UPDATE: Thank you to all who participated in this special offer, especially the City of Norcross, GA. I now offer this Pedal Power Hour presentation (which gives women in cities, at corporations, and in community groups an overview of Smart Cycling tips) at a flat-rate coast of $300 for 2 hours total time. Plus. I offer bike audits to cities, with the casual rider in mind, at a consultant rate of $150 per hour or $800 for an 8-hour day (including photos and findings report). Both of these investments by your city or business will help your Bike Friendly Community application.
I am offering a one-hour “lunch-n-learn” presentation, targeting new and returning women on bikes, to corporations (wellness and commute solutions!), cities (access for all! increased local sales!), and citizen groups (empowering teen girls! diversifying bike advocacy groups!) in north metro Atlanta. (Allow 1.5 hours, however, to accommodate introductions/questions, etc.)
The presentation includes photos and hands-on show-and-tell. (I am highly kinesthetic and I won’t PowerPoint at you.) It covers all aspects of bike riding, including (1) thinking about bike riding (bike, clothes, route selection, “fuel”), (2) right before riding (ABC Quick Check), (3) while riding (bike handling, hazard avoidance, rules of the road), and (4) after riding (bike care, self care, community care). It is my unique interpretation of Smart Cycling principles from the League of American Bicyclists, where I am a certified League Cycling Instructor (LCI #5382). I sprinkle it with rubber-hits-the-road tips and tricks that reflect our local realities while bike riding. If possible, I’ll even road-test your location to offer 100% germane suggestions.
I am currently scheduling up to four FREE presentations on Tuesdays from 11:30 AM – 1 PM between January 17 and the end of February, if your organization is interested. (Note: your one-time session occurs indoors in your projection-enabled meeting room, and participants bring their own lunch.) Contact me here to schedule. I am also working on a FREE webinar to be offered nationwide so that any woman new or returning to bike riding anywhere in the USA can power steer her way forward this year.

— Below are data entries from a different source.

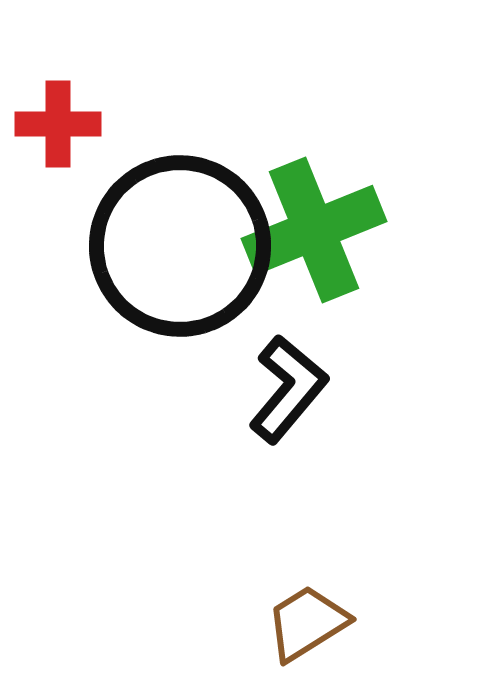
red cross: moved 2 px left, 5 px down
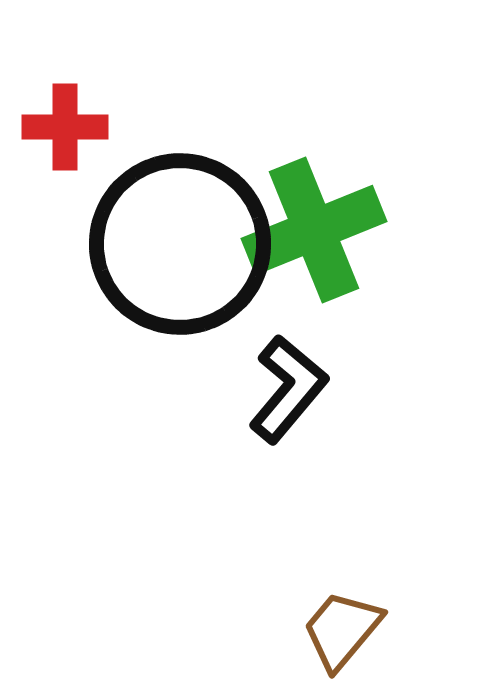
red cross: moved 7 px right, 3 px down
black circle: moved 2 px up
brown trapezoid: moved 35 px right, 7 px down; rotated 18 degrees counterclockwise
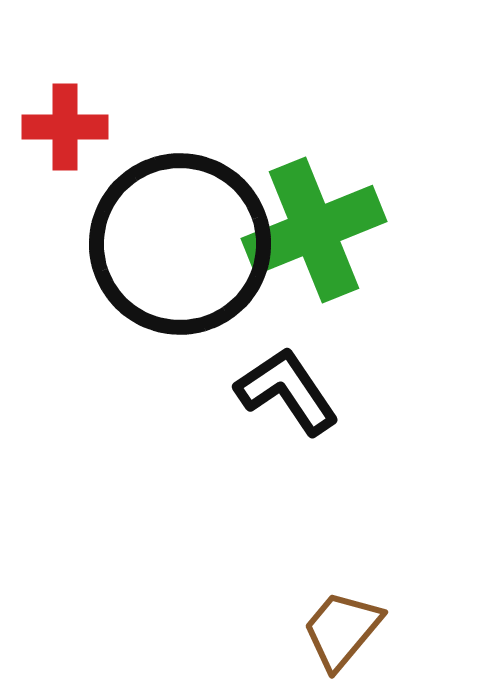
black L-shape: moved 1 px left, 2 px down; rotated 74 degrees counterclockwise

Why women? Well, first, because I’m one (as well as the mother of two daughters), and I have discovered solutions to specific needs and concerns I have as a woman riding a bike that I believe could be helpful to others. Second, because I honor every woman’s risk threshold and do not consider a desire to avoid motor vehicle traffic a sign of “inexperience.” What’s more, I’m lonely out there! I want to see more women riding bikes. And perhaps you may want to, too. Here’s why:
Women make up 50% of the population but represent only about 25% nationwide of those riding bikes on our shared public spaces known as streets, although the two fastest growing categories of bike riders are Millennial women and women over age 50 (especially with electric pedal-assist bikes). With the increasing availability stateside of cargo bikes, we are also seeing a surge in family biking for transportation, such as to school, especially in cities with appropriate bike infrastructure and a family-friendly culture that supports safe access for all. That means healthier citizens for years to come. Increased alertness and fitness could even boost test scores, thereby helping raise property values.

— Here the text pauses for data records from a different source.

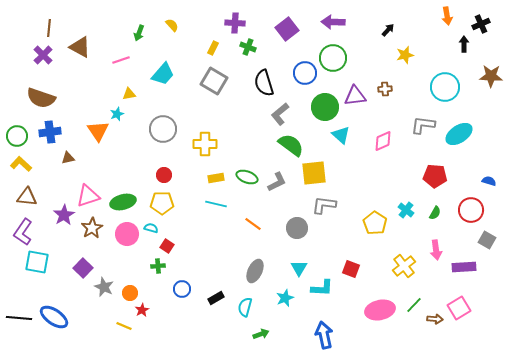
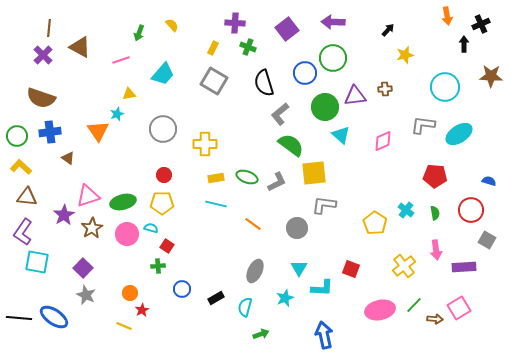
brown triangle at (68, 158): rotated 48 degrees clockwise
yellow L-shape at (21, 164): moved 3 px down
green semicircle at (435, 213): rotated 40 degrees counterclockwise
gray star at (104, 287): moved 18 px left, 8 px down
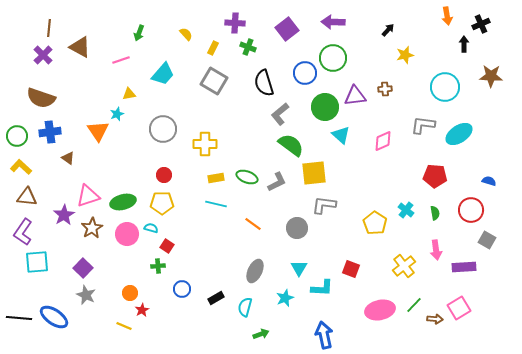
yellow semicircle at (172, 25): moved 14 px right, 9 px down
cyan square at (37, 262): rotated 15 degrees counterclockwise
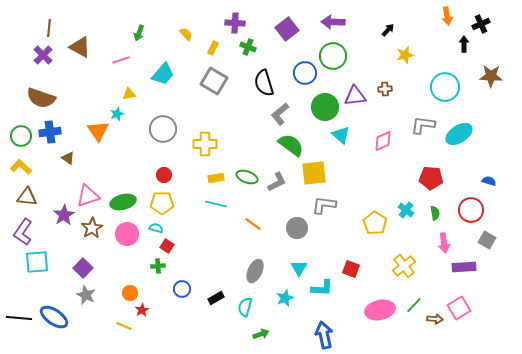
green circle at (333, 58): moved 2 px up
green circle at (17, 136): moved 4 px right
red pentagon at (435, 176): moved 4 px left, 2 px down
cyan semicircle at (151, 228): moved 5 px right
pink arrow at (436, 250): moved 8 px right, 7 px up
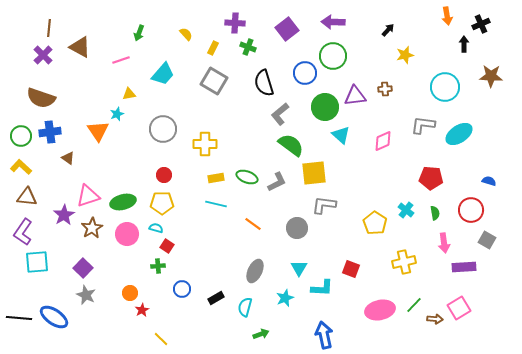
yellow cross at (404, 266): moved 4 px up; rotated 25 degrees clockwise
yellow line at (124, 326): moved 37 px right, 13 px down; rotated 21 degrees clockwise
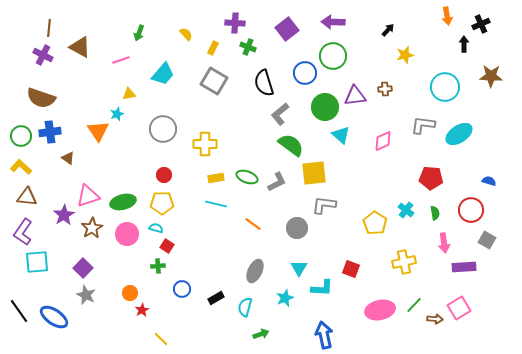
purple cross at (43, 55): rotated 18 degrees counterclockwise
black line at (19, 318): moved 7 px up; rotated 50 degrees clockwise
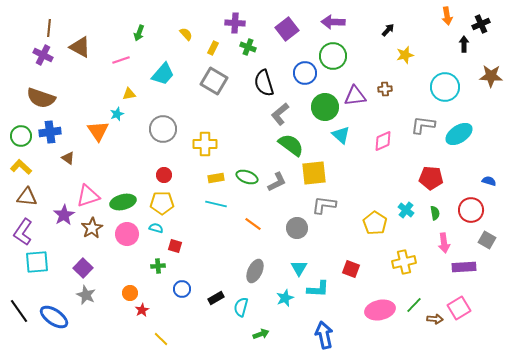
red square at (167, 246): moved 8 px right; rotated 16 degrees counterclockwise
cyan L-shape at (322, 288): moved 4 px left, 1 px down
cyan semicircle at (245, 307): moved 4 px left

Women, who are being graduated from institutes of higher learning in greater numbers than men, are the “indicator species” for whether or not your city is safe for bike riding, and companies looking to attract these highly educated employees are increasingly noticing their presence/lack of presence when considering relocating. Women also make or influence 80% of all consumer purchase decisions. Since bike riders shop locally more often and spend more locally in total than those who don’t ride bikes, increasing the number of female bike riders brings economic benefits to cities and consumer goods/services companies as well. Bike riders are also typically healthier and more alert employees than those who do not regularly exercise, thereby saving companies in healthcare and lost productivity costs. And, of course, the cost of a bike rack is far less than the comparable number of parking spots — a bike is a great “final mile” solution for employees at corporate campuses that are accessible to mass transit (here’s looking at you, Perimeter!), thereby making reduced parking spot demand a reality.
Finally, women who want to be able to ride their bikes more easily may get more involved in civic volunteering and participation at City Hall, especially as our north metro Atlanta cities are redeveloping. Women’s first-hand experiences and advocacy efforts can help improve road safety for not just bike riders but also pedestrians, those with mobility limitations, and motor vehicle drivers as well. Everyone benefits.